Problem description - Please give the material again, starting at the line containing "genus: Heraclia" and ending at the end of the material, changing "common name" to "vernacular name" and leaving all else unchanged.

Dataset extract -
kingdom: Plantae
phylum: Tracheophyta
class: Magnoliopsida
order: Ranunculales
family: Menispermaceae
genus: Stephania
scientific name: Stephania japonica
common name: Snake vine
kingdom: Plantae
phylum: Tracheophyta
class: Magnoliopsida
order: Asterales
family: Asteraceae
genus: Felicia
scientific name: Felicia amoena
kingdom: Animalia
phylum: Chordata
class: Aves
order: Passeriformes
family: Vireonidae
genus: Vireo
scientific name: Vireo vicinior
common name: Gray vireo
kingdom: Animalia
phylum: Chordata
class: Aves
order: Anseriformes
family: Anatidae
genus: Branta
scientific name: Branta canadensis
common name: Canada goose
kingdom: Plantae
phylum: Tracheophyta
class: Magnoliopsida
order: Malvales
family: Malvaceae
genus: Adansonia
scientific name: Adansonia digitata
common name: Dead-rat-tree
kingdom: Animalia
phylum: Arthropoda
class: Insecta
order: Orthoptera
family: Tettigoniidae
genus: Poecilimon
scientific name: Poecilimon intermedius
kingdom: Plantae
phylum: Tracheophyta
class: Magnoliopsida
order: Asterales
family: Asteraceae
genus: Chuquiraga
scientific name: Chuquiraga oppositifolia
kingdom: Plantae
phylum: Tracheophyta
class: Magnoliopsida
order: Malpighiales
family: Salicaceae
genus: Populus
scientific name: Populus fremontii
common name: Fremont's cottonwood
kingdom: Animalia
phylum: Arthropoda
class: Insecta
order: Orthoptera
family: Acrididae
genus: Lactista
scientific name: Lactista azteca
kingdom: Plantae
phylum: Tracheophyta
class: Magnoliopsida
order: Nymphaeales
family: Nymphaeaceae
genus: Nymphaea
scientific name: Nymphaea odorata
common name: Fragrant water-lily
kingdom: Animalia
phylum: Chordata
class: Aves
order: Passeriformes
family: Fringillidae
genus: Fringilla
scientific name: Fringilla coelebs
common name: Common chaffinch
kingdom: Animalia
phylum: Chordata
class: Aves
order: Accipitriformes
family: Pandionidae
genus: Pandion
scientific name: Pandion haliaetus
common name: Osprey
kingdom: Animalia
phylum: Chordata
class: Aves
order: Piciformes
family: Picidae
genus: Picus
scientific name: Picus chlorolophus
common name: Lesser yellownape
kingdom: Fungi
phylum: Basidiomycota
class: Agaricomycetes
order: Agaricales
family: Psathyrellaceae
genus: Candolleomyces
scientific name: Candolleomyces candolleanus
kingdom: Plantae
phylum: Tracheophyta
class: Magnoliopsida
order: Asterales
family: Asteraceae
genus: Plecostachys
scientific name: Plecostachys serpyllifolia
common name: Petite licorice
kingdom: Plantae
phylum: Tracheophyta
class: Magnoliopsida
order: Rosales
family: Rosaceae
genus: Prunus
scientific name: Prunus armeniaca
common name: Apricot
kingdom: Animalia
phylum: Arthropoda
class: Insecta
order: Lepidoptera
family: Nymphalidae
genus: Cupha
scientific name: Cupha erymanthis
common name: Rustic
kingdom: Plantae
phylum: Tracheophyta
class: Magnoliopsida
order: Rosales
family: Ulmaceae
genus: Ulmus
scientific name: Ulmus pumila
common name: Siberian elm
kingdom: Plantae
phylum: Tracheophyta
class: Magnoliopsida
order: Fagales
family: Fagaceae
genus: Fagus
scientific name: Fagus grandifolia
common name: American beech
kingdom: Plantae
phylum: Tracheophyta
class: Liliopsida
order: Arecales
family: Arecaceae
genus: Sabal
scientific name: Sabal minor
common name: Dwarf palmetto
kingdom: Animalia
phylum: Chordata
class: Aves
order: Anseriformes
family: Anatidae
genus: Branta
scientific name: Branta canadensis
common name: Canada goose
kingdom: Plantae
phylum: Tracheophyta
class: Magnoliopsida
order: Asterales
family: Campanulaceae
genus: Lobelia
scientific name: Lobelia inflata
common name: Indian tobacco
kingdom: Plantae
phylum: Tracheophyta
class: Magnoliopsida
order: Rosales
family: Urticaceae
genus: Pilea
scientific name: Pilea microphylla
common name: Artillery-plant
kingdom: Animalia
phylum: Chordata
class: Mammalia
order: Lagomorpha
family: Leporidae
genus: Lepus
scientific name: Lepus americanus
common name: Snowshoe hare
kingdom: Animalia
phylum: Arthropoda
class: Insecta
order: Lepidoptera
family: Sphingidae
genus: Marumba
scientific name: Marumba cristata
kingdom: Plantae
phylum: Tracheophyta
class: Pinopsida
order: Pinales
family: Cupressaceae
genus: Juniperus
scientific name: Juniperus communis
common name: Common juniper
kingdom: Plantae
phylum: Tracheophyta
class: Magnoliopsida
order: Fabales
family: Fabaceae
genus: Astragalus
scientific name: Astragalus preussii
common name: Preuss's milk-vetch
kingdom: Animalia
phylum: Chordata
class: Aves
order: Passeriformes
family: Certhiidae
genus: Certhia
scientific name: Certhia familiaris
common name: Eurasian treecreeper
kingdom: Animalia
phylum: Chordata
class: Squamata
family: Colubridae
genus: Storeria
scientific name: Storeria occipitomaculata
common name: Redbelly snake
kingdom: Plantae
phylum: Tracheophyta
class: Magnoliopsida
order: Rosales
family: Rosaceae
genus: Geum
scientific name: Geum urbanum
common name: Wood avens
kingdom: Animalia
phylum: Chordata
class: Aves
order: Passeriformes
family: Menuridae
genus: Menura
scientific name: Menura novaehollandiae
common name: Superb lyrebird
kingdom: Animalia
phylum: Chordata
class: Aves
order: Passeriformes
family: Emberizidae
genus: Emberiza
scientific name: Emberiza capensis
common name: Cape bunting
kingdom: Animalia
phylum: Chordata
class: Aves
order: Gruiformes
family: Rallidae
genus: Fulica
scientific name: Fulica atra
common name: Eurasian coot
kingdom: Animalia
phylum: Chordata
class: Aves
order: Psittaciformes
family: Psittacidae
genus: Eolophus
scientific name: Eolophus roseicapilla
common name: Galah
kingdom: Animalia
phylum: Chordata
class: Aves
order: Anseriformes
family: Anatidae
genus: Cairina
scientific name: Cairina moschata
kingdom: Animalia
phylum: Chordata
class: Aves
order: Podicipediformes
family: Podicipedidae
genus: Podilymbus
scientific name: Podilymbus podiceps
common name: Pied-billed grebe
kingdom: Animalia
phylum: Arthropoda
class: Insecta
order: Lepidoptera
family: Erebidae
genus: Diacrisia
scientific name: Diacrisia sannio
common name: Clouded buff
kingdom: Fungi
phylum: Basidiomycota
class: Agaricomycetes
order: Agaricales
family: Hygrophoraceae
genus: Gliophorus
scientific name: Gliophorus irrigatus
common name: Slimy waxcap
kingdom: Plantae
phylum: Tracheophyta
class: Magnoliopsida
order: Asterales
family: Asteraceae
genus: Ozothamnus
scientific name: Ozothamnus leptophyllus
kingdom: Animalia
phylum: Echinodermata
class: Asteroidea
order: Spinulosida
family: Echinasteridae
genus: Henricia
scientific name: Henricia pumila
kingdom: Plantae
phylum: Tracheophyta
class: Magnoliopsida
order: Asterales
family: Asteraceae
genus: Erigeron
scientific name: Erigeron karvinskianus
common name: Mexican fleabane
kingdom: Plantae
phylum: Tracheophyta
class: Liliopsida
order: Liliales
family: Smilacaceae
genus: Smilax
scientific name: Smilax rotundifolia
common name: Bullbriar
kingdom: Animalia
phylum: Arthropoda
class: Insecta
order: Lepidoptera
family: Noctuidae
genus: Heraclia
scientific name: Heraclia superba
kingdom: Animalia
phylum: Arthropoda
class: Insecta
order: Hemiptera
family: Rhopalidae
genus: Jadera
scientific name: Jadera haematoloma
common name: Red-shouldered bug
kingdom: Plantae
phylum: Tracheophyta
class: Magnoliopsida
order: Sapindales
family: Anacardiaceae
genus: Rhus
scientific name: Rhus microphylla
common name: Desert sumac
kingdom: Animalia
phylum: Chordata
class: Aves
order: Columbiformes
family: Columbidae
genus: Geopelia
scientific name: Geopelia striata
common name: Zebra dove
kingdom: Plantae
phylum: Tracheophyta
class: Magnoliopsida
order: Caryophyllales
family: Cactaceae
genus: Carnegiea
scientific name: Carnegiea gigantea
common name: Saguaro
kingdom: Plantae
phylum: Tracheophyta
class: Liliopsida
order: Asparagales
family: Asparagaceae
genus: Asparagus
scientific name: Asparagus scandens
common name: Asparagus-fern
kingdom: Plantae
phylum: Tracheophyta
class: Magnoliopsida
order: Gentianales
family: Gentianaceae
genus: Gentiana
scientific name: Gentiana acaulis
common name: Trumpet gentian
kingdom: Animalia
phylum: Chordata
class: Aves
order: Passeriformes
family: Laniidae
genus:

Expected answer -
genus: Heraclia
scientific name: Heraclia superba
kingdom: Animalia
phylum: Arthropoda
class: Insecta
order: Hemiptera
family: Rhopalidae
genus: Jadera
scientific name: Jadera haematoloma
vernacular name: Red-shouldered bug
kingdom: Plantae
phylum: Tracheophyta
class: Magnoliopsida
order: Sapindales
family: Anacardiaceae
genus: Rhus
scientific name: Rhus microphylla
vernacular name: Desert sumac
kingdom: Animalia
phylum: Chordata
class: Aves
order: Columbiformes
family: Columbidae
genus: Geopelia
scientific name: Geopelia striata
vernacular name: Zebra dove
kingdom: Plantae
phylum: Tracheophyta
class: Magnoliopsida
order: Caryophyllales
family: Cactaceae
genus: Carnegiea
scientific name: Carnegiea gigantea
vernacular name: Saguaro
kingdom: Plantae
phylum: Tracheophyta
class: Liliopsida
order: Asparagales
family: Asparagaceae
genus: Asparagus
scientific name: Asparagus scandens
vernacular name: Asparagus-fern
kingdom: Plantae
phylum: Tracheophyta
class: Magnoliopsida
order: Gentianales
family: Gentianaceae
genus: Gentiana
scientific name: Gentiana acaulis
vernacular name: Trumpet gentian
kingdom: Animalia
phylum: Chordata
class: Aves
order: Passeriformes
family: Laniidae
genus:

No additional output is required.